[Data excerpts]
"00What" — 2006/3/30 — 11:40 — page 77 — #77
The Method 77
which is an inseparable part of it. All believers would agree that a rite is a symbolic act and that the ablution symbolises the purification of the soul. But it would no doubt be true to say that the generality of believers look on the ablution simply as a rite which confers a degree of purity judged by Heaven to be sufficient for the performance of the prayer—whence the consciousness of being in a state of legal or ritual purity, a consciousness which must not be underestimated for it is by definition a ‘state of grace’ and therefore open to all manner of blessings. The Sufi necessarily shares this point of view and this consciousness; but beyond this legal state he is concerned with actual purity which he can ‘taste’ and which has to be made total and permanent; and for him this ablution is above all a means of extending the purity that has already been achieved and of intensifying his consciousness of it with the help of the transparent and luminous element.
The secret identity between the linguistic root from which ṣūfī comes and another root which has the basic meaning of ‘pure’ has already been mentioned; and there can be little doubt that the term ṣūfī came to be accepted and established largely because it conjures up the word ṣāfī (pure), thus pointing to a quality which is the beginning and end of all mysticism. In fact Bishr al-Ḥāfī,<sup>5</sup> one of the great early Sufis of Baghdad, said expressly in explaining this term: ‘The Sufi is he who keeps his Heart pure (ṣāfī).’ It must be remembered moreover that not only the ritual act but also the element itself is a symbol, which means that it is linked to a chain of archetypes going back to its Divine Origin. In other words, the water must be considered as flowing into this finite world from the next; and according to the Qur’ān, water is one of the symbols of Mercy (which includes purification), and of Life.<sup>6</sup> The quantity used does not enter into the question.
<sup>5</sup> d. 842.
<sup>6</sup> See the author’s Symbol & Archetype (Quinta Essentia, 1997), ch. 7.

ABOUT THIS EXERCISE
Set every record down word for word, omitting none.

ANSWER TO THE EXERCISE
"00What" — 2006/3/30 — 11:40 — page 77 — #77
The Method 77
which is an inseparable part of it. All believers would agree that a rite is a symbolic act and that the ablution symbolises the purification of the soul. But it would no doubt be true to say that the generality of believers look on the ablution simply as a rite which confers a degree of purity judged by Heaven to be sufficient for the performance of the prayer—whence the consciousness of being in a state of legal or ritual purity, a consciousness which must not be underestimated for it is by definition a ‘state of grace’ and therefore open to all manner of blessings. The Sufi necessarily shares this point of view and this consciousness; but beyond this legal state he is concerned with actual purity which he can ‘taste’ and which has to be made total and permanent; and for him this ablution is above all a means of extending the purity that has already been achieved and of intensifying his consciousness of it with the help of the transparent and luminous element.
The secret identity between the linguistic root from which ṣūfī comes and another root which has the basic meaning of ‘pure’ has already been mentioned; and there can be little doubt that the term ṣūfī came to be accepted and established largely because it conjures up the word ṣāfī (pure), thus pointing to a quality which is the beginning and end of all mysticism. In fact Bishr al-Ḥāfī,<sup>5</sup> one of the great early Sufis of Baghdad, said expressly in explaining this term: ‘The Sufi is he who keeps his Heart pure (ṣāfī).’ It must be remembered moreover that not only the ritual act but also the element itself is a symbol, which means that it is linked to a chain of archetypes going back to its Divine Origin. In other words, the water must be considered as flowing into this finite world from the next; and according to the Qur’ān, water is one of the symbols of Mercy (which includes purification), and of Life.<sup>6</sup> The quantity used does not enter into the question.
<sup>5</sup> d. 842.
<sup>6</sup> See the author’s Symbol & Archetype (Quinta Essentia, 1997), ch. 7.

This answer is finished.